• _Problem_
Set down exactly the lines of the records from the top to the line containing "supraconsciente, abaixo, o"; include both.

• _Data for this exercise_
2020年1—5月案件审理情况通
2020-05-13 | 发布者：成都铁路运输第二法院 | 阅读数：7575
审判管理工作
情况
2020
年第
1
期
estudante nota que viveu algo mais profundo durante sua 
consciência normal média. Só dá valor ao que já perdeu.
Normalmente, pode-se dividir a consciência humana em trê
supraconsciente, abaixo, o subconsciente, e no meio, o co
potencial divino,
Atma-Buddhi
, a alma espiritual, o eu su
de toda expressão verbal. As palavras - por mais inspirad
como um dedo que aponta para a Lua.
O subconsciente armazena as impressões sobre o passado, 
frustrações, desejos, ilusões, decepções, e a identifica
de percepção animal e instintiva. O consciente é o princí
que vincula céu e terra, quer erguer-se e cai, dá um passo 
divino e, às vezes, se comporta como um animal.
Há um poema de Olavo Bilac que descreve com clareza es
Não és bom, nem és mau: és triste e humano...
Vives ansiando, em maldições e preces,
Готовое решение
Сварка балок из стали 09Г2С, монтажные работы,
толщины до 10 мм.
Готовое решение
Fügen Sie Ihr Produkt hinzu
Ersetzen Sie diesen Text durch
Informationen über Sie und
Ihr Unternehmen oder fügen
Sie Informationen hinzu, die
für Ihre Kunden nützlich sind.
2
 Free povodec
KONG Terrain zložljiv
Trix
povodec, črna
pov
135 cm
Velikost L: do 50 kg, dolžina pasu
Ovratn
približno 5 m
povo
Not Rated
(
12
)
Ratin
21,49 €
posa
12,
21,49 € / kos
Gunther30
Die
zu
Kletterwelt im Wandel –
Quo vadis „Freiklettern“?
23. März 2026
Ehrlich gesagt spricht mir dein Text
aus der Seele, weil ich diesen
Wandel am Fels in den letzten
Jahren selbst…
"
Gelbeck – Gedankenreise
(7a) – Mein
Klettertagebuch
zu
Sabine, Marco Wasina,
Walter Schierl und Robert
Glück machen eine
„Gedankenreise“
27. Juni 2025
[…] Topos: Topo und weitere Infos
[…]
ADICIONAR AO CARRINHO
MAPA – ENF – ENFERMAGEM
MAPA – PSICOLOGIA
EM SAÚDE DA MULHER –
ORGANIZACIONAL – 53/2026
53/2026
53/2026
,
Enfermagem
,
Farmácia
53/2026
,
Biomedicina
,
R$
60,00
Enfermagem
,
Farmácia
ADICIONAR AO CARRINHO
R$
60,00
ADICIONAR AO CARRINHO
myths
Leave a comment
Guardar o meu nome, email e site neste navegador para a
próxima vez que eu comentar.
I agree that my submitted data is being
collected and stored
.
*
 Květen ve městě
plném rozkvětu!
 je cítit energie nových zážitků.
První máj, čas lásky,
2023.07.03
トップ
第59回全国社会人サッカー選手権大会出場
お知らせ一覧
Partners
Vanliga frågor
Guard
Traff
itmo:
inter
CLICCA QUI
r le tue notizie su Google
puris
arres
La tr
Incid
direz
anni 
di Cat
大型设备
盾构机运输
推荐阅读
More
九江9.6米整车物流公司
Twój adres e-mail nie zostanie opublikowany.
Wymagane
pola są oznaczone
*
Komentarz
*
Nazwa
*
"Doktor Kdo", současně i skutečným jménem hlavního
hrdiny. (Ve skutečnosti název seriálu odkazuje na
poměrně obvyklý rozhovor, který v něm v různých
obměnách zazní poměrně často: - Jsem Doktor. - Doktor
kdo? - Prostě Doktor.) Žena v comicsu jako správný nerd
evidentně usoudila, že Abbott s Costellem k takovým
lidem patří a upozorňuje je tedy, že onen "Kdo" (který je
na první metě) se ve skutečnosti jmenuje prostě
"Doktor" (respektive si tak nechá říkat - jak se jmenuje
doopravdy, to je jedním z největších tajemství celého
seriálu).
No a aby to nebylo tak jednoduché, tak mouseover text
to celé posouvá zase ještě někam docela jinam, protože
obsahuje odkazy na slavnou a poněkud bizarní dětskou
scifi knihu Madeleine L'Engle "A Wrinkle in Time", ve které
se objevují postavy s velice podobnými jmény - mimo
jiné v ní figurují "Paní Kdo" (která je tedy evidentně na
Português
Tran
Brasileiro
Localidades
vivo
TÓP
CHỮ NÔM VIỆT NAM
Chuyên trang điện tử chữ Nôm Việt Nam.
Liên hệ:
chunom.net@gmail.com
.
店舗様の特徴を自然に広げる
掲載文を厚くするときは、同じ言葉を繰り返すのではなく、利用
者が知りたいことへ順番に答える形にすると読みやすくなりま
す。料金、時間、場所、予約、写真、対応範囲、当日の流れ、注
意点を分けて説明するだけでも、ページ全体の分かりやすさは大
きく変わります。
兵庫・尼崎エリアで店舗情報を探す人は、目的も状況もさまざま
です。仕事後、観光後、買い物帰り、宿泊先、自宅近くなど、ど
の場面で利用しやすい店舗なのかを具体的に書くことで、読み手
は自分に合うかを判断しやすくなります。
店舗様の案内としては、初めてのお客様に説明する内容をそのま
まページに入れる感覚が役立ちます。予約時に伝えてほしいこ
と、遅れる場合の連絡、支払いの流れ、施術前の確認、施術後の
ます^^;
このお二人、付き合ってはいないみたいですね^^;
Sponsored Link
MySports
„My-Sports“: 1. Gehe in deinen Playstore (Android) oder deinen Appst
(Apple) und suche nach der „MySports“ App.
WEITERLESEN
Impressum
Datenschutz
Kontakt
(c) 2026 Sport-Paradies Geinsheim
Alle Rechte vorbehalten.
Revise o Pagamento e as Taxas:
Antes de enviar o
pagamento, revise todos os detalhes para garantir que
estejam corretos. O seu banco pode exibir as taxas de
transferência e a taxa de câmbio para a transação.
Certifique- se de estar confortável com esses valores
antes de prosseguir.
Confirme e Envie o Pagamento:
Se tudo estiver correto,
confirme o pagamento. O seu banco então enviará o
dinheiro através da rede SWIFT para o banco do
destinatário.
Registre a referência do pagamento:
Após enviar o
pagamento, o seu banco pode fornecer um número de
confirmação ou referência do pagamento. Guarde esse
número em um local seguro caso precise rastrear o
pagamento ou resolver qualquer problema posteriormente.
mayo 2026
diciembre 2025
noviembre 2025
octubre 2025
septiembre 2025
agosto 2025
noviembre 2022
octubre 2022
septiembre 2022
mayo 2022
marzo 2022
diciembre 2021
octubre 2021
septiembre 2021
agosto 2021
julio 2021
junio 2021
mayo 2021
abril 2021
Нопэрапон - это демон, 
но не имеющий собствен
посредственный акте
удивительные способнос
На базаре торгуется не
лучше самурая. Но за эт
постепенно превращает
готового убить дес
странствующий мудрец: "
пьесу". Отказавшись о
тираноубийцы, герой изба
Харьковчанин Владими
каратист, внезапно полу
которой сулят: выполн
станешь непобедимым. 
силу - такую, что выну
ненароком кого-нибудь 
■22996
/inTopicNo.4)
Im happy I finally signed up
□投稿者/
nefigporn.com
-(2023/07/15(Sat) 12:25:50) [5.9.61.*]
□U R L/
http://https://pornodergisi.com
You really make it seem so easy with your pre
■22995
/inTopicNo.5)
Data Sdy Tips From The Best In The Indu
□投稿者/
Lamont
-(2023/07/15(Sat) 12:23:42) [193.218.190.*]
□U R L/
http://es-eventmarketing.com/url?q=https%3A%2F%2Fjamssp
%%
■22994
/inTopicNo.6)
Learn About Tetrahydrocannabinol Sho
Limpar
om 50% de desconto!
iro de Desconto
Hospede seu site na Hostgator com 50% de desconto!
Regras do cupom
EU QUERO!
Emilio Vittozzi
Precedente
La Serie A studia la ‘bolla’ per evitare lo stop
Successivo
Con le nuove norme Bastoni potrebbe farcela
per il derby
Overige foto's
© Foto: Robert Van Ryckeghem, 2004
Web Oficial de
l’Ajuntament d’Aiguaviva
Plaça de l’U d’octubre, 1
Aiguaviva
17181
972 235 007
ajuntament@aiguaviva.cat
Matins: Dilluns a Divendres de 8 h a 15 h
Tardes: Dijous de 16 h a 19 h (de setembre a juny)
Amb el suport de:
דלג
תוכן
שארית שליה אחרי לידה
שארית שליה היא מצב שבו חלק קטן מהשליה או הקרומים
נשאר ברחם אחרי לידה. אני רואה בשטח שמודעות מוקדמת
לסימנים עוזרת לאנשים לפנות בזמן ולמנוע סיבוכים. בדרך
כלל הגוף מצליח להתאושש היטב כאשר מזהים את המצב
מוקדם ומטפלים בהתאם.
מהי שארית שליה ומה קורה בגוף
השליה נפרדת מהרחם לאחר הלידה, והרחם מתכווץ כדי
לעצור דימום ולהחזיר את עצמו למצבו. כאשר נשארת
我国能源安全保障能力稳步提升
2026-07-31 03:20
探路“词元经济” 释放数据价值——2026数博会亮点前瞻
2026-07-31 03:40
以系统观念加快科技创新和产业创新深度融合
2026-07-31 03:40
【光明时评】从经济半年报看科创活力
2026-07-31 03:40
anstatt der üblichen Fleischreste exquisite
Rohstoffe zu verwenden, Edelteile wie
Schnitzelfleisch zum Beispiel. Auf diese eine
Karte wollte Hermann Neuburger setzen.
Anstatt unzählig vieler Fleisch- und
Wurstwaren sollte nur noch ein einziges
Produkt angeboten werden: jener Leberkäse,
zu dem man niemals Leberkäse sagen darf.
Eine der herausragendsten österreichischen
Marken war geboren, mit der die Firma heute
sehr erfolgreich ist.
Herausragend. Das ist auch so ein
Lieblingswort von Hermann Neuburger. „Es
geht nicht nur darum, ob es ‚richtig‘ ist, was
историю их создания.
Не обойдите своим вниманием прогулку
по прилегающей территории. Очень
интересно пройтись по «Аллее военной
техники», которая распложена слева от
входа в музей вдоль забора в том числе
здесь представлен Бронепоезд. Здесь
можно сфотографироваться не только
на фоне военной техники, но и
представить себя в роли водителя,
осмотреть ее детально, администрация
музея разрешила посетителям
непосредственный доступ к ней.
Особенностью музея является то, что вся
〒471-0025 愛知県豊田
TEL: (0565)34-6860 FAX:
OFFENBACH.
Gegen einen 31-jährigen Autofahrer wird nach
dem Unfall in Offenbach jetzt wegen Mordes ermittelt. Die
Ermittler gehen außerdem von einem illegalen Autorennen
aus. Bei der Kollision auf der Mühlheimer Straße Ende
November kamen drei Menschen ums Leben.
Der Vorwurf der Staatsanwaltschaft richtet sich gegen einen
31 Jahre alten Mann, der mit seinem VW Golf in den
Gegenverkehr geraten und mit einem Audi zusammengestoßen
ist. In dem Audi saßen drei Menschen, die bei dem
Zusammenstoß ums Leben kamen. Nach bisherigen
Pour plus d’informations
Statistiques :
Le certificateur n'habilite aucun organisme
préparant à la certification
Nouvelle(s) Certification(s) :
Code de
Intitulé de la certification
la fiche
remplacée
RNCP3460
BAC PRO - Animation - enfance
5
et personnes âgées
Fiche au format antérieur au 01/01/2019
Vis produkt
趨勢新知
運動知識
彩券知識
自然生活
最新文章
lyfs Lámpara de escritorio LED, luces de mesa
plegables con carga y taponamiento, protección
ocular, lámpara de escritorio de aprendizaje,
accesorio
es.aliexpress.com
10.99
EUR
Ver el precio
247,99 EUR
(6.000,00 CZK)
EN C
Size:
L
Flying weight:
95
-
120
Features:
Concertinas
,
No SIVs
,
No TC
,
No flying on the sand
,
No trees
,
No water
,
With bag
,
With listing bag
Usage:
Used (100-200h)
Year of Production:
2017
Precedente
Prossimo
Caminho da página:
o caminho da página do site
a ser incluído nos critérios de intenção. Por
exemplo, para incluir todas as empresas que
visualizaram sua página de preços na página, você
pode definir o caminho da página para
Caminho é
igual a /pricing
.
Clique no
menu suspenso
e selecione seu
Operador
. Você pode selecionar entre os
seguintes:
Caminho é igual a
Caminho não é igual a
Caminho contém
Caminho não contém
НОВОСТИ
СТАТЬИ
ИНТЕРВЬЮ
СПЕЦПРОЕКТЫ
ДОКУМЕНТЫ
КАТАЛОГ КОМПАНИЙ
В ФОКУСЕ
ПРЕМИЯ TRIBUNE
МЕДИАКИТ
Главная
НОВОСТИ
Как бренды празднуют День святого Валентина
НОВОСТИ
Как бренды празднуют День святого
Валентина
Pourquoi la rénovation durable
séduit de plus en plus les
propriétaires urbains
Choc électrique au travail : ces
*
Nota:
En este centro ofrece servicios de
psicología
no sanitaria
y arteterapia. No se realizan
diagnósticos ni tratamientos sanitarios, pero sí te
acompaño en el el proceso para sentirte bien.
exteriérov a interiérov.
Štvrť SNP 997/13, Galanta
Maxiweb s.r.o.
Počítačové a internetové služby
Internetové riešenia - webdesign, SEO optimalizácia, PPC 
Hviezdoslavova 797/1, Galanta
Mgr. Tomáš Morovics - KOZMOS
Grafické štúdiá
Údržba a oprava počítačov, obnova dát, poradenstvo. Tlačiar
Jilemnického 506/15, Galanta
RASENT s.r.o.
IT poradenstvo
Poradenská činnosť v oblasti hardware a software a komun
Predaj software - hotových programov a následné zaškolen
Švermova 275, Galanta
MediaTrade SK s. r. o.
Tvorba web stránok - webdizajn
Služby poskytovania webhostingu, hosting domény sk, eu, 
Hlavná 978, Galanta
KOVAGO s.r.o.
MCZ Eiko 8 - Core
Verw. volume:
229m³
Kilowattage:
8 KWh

• _Solution to this task_
2020年1—5月案件审理情况通
2020-05-13 | 发布者：成都铁路运输第二法院 | 阅读数：7575
审判管理工作
情况
2020
年第
1
期
estudante nota que viveu algo mais profundo durante sua 
consciência normal média. Só dá valor ao que já perdeu.
Normalmente, pode-se dividir a consciência humana em trê
supraconsciente, abaixo, o subconsciente, e no meio, o co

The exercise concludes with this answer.